TASK DATA:
·····
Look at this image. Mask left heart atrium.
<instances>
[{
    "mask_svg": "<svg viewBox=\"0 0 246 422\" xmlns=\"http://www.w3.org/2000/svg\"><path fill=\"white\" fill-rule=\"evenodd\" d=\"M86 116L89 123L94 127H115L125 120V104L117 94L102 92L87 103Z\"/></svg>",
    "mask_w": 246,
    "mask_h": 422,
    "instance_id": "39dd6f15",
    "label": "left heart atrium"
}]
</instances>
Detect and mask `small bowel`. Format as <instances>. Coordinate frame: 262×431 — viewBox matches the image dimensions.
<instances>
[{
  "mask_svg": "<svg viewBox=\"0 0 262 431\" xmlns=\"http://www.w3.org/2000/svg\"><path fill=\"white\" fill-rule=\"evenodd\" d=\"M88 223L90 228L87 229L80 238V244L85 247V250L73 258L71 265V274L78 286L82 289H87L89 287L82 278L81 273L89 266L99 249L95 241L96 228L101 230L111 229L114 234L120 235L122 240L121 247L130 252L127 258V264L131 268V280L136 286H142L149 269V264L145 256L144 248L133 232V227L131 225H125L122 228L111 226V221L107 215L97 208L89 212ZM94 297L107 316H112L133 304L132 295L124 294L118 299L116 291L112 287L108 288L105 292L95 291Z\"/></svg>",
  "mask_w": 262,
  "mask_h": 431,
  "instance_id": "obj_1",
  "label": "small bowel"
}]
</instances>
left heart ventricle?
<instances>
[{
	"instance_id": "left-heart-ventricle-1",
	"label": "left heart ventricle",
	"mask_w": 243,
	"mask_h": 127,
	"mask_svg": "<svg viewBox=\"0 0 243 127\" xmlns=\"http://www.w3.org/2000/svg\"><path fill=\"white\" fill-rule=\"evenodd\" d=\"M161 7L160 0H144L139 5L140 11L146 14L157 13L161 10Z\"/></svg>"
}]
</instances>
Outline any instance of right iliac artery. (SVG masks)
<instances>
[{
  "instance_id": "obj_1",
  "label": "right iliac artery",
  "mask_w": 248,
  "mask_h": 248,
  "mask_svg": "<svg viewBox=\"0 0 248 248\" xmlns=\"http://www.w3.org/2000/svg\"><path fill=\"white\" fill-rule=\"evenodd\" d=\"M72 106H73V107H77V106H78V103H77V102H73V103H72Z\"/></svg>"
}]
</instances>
·····
EXERCISE:
Please reproduce the listing above word for word, from its first line through its last.

FULL SOLUTION:
Look at this image. Mask left heart atrium.
<instances>
[{
    "mask_svg": "<svg viewBox=\"0 0 246 422\" xmlns=\"http://www.w3.org/2000/svg\"><path fill=\"white\" fill-rule=\"evenodd\" d=\"M86 116L89 123L94 127H115L125 120V104L117 94L102 92L87 103Z\"/></svg>",
    "mask_w": 246,
    "mask_h": 422,
    "instance_id": "39dd6f15",
    "label": "left heart atrium"
}]
</instances>
Detect and mask `small bowel`. Format as <instances>. Coordinate frame: 262×431 — viewBox matches the image dimensions.
<instances>
[{
  "mask_svg": "<svg viewBox=\"0 0 262 431\" xmlns=\"http://www.w3.org/2000/svg\"><path fill=\"white\" fill-rule=\"evenodd\" d=\"M88 223L90 228L87 229L80 238V244L85 247V250L73 258L71 265V274L78 286L82 289H87L89 287L82 278L81 273L89 266L99 249L95 241L96 228L101 230L111 229L114 234L120 235L122 240L121 247L130 252L127 258V264L131 268V280L136 286H142L149 269V264L145 256L144 248L133 232V227L131 225H125L122 228L111 226V221L107 215L97 208L89 212ZM94 297L107 316H112L133 304L132 295L124 294L118 299L116 291L112 287L108 288L105 292L95 291Z\"/></svg>",
  "mask_w": 262,
  "mask_h": 431,
  "instance_id": "obj_1",
  "label": "small bowel"
}]
</instances>
left heart ventricle?
<instances>
[{
	"instance_id": "left-heart-ventricle-1",
	"label": "left heart ventricle",
	"mask_w": 243,
	"mask_h": 127,
	"mask_svg": "<svg viewBox=\"0 0 243 127\" xmlns=\"http://www.w3.org/2000/svg\"><path fill=\"white\" fill-rule=\"evenodd\" d=\"M161 7L160 0H144L139 5L140 11L146 14L157 13L161 10Z\"/></svg>"
}]
</instances>
Outline any instance of right iliac artery. (SVG masks)
<instances>
[{
  "instance_id": "obj_1",
  "label": "right iliac artery",
  "mask_w": 248,
  "mask_h": 248,
  "mask_svg": "<svg viewBox=\"0 0 248 248\" xmlns=\"http://www.w3.org/2000/svg\"><path fill=\"white\" fill-rule=\"evenodd\" d=\"M72 106H73V107H77V106H78V103H77V102H73V103H72Z\"/></svg>"
}]
</instances>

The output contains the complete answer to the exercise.